Source material START

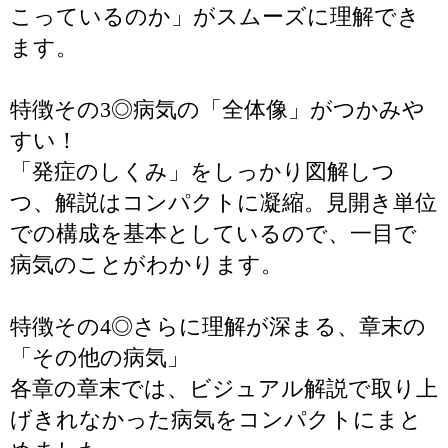
こっているのか」がスムーズに理解でき
ます。
特徴その3◎病気の「全体像」がつかみや
すい！
「発症のしくみ」をしっかり図解しつ
つ、解説はコンパクトに凝縮。見開き単位
での構成を基本としているので、一目で
病気のことがわかります。
特徴その4◎さらに理解が深まる、章末の
「その他の病気」
各章の章末では、ビジュアル解説で取り上
げきれなかった病気をコンパクトにまと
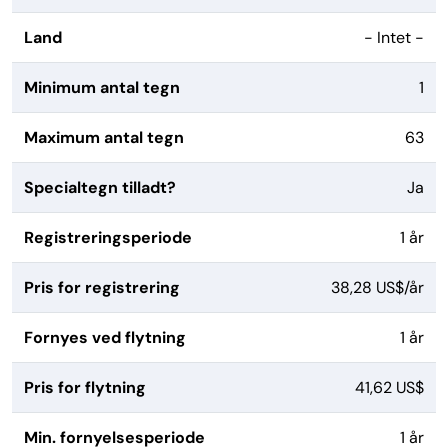
Land
- Intet -
Minimum antal tegn
1
Maximum antal tegn
63
Specialtegn tilladt?
Ja
Registreringsperiode
1 år
Pris for registrering
38,28 US$/år
Fornyes ved flytning
1 år
Pris for flytning
41,62 US$
Min. fornyelsesperiode
1 år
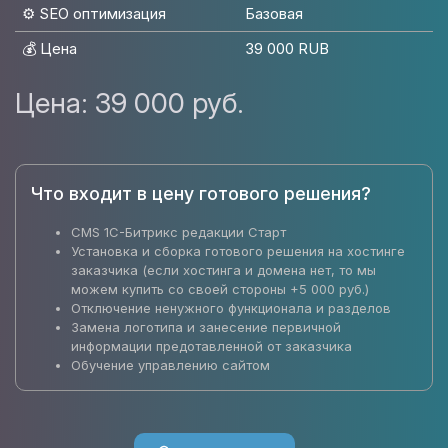
⚙️ SEO оптимизация
Базовая
💰 Цена
39 000 RUB
Цена:
39 000 руб.
Что входит в цену готового решения?
CMS 1C-Битрикс редакции Старт
Установка и сборка готового решения на хостинге
заказчика (если хостинга и домена нет, то мы
можем купить со своей стороны +5 000 руб.)
Отключение ненужного функционала и разделов
Замена логотипа и занесение первичной
информации предотавленной от заказчика
Обучение управлению сайтом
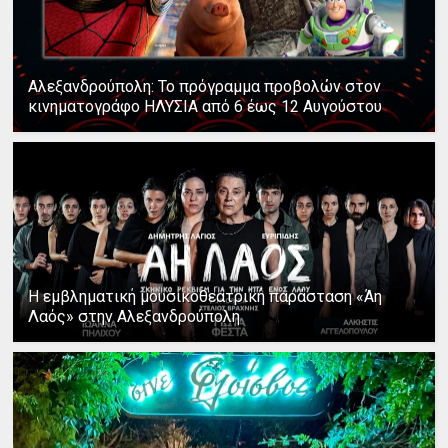
Αλεξανδρούπολη: Το πρόγραμμα προβολών στον
κινηματογράφο ΗΛΥΣΙΑ από 6 έως 12 Αυγούστου
Η εμβληματική μουσικοθεατρική παράσταση «Άη
Λαός» στην Αλεξανδρούπολη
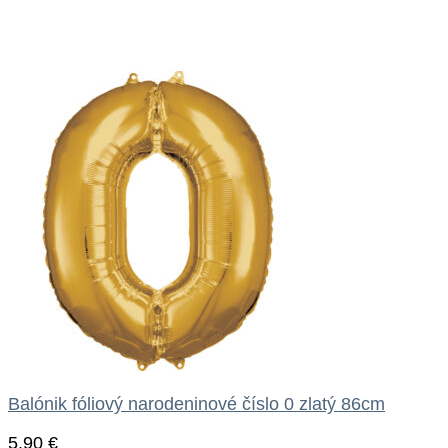
Balónik fóliový narodeninové číslo 0 zlatý 86cm
5.90
€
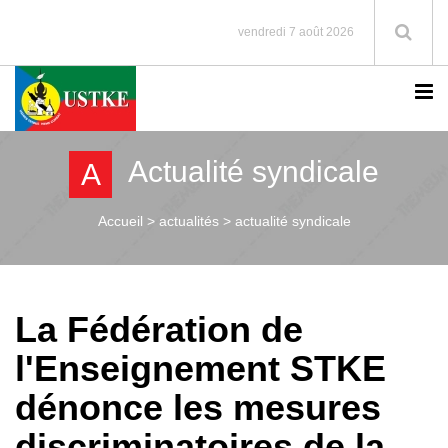
vendredi 7 août 2026
Actualité syndicale
A
Accueil >
actualités > actualité syndicale
La Fédération de
l'Enseignement STKE
dénonce les mesures
discriminatoires de la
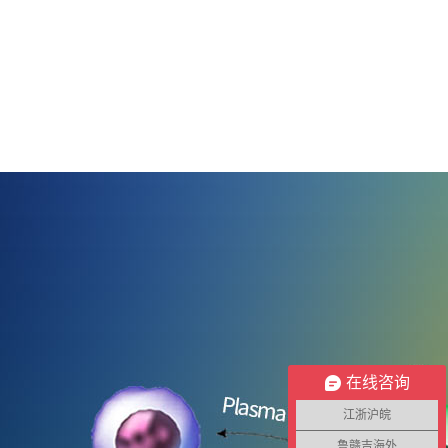
在线咨询
江浙沪皖
鲁赣吉海外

Source material END

_Exercise requirements_
Before handing back the copy, remove the pictures; otherwise print the data exactly.

_Exercise output_
こっているのか」がスムーズに理解でき
ます。
特徴その3◎病気の「全体像」がつかみや
すい！
「発症のしくみ」をしっかり図解しつ
つ、解説はコンパクトに凝縮。見開き単位
での構成を基本としているので、一目で
病気のことがわかります。
特徴その4◎さらに理解が深まる、章末の
「その他の病気」
各章の章末では、ビジュアル解説で取り上
げきれなかった病気をコンパクトにまと
Land
- Intet -
Minimum antal tegn
1
Maximum antal tegn
63
Specialtegn tilladt?
Ja
Registreringsperiode
1 år
Pris for registrering
38,28 US$/år
Fornyes ved flytning
1 år
Pris for flytning
41,62 US$
Min. fornyelsesperiode
1 år
⚙️ SEO оптимизация
Базовая
💰 Цена
39 000 RUB
Цена:
39 000 руб.
Что входит в цену готового решения?
CMS 1C-Битрикс редакции Старт
Установка и сборка готового решения на хостинге
заказчика (если хостинга и домена нет, то мы
можем купить со своей стороны +5 000 руб.)
Отключение ненужного функционала и разделов
Замена логотипа и занесение первичной
информации предотавленной от заказчика
Обучение управлению сайтом
Αλεξανδρούπολη: Το πρόγραμμα προβολών στον
κινηματογράφο ΗΛΥΣΙΑ από 6 έως 12 Αυγούστου
Η εμβληματική μουσικοθεατρική παράσταση «Άη
Λαός» στην Αλεξανδρούπολη
Balónik fóliový narodeninové číslo 0 zlatý 86cm
5.90
€
vendredi 7 août 2026
Actualité syndicale
A
Accueil >
actualités > actualité syndicale
La Fédération de
l'Enseignement STKE
dénonce les mesures
discriminatoires de la
在线咨询
江浙沪皖
鲁赣吉海外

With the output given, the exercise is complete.